Following the data she managed to collect at the time of her dissertation, the researcher estimated the population of dekasseguis at 220 thousand in 1997, noting that after the “great flight” that occurred in the period 1989/90, with the Japanese economic boom, the number grew a lot little in subsequent years. Elisa credits much of this population stability to the promulgation of the “re-entry visa”, which allowed the dekasseguis to constantly come and go between Brazil and Japan, in other words: the possibility of coming for a period of visits and rest, returning many times for the same job. According to her, these workers can be included in the category of “transnationals” (long-distance migrants).

Closet – Even though official Japanese bodies offer legal support to Nikkei and the term dekassegui has lost its connotation of temporality given the increasingly longer period of stay in Japan, prejudice still haunts migrants. “In this background, what we call identity negotiation takes place. The dekassegui holds several identity elements that are activated according to the situations experienced throughout their migratory experience”, writes Elisa Sasaki.

She adds that, in the interviews she conducted with some of these workers, reports were common that “in Brazil they felt Japanese and, in Japan, Brazilian”. It is not easy to deal with Brazilianness (everything that was assimilated from our culture) and Japaneseness (inherited from parents and grandparents), even though we are here. In Japan, dekassegui resorts to a “caricaturization” of situations, playing with differences, contrasts and multiplicities of Japanese, thus tracing its irreducible “brand”.

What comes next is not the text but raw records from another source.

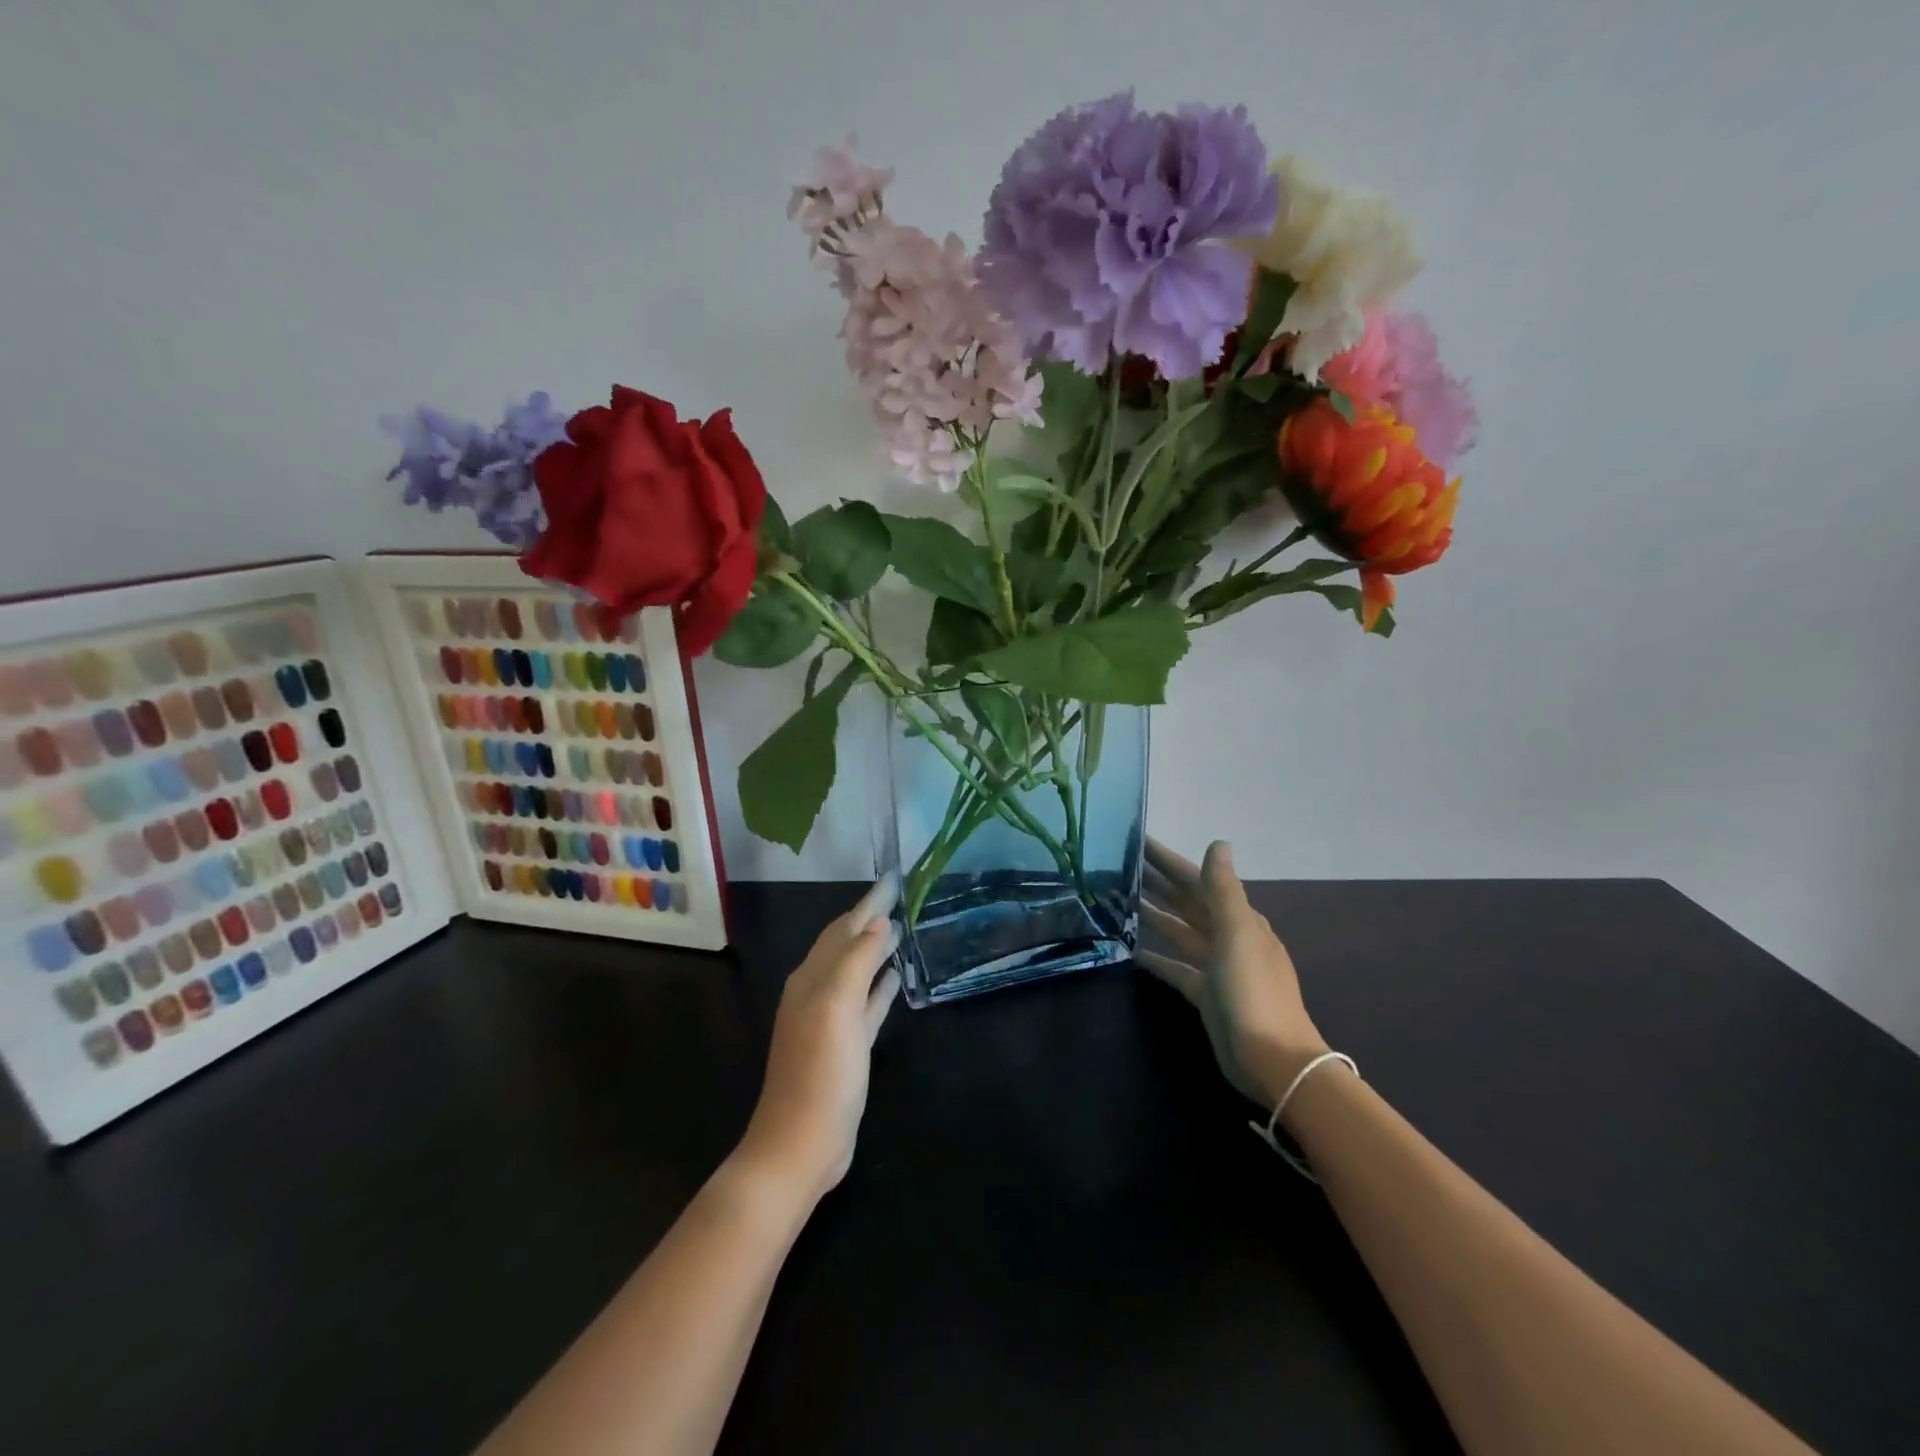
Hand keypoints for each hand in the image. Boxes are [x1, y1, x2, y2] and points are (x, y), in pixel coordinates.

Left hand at [736, 878, 900, 1205]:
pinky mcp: (846, 1046)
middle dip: (870, 919)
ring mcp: (831, 1020)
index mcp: (811, 978)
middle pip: (847, 945)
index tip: (894, 879)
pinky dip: (879, 986)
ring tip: (901, 928)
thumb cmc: (820, 1072)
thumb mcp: (837, 1009)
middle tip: (900, 895)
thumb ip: (857, 962)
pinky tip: (896, 979)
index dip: (868, 903)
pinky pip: (866, 1004)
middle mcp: (817, 992)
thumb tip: (878, 922)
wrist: (800, 1144)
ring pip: (856, 971)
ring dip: (876, 949)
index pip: (844, 928)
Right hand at [1137, 838, 1327, 1107]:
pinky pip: (1176, 968)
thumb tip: (1218, 843)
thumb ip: (1223, 889)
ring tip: (1119, 900)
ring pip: (1180, 932)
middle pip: (1187, 902)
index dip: (1170, 861)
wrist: (1272, 1060)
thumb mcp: (1237, 933)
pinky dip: (1156, 957)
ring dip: (1155, 915)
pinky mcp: (1205, 995)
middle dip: (1158, 883)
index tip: (1139, 842)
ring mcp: (1217, 967)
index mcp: (1238, 919)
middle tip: (1119, 866)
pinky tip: (1132, 951)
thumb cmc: (1253, 991)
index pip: (1198, 880)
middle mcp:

Elisa Sasaki tries to explain this identity negotiation better: “Let's refer to 'clothes' as a value or cultural baggage. For the trip, you choose some clothes, not taking all your belongings. There, your wardrobe will have clothes from your country of origin as well as those purchased in the host country. In other words, in addition to not taking all your belongings with you, you also acquire new elements of the migratory experience. Then you will choose an outfit for each occasion.”

Perhaps as a result of this experience, many dekassegi are unable to readjust to Brazil and return to Japan shortly afterwards. Some of it is true because they find themselves in financial difficulties again – lack of employment, low salary, insufficient savings –, but many simply by choice.

In her work, Elisa Sasaki reproduces advertisements published in newspapers aimed at Brazilian migrants in Japan, looking for relatives who stopped sending news. According to the researcher, these cases are so frequent that we can now speak of an “anonymous society” of Brazilian dekasseguis, because being in Japan, if they want, they can easily 'disappear off the map'.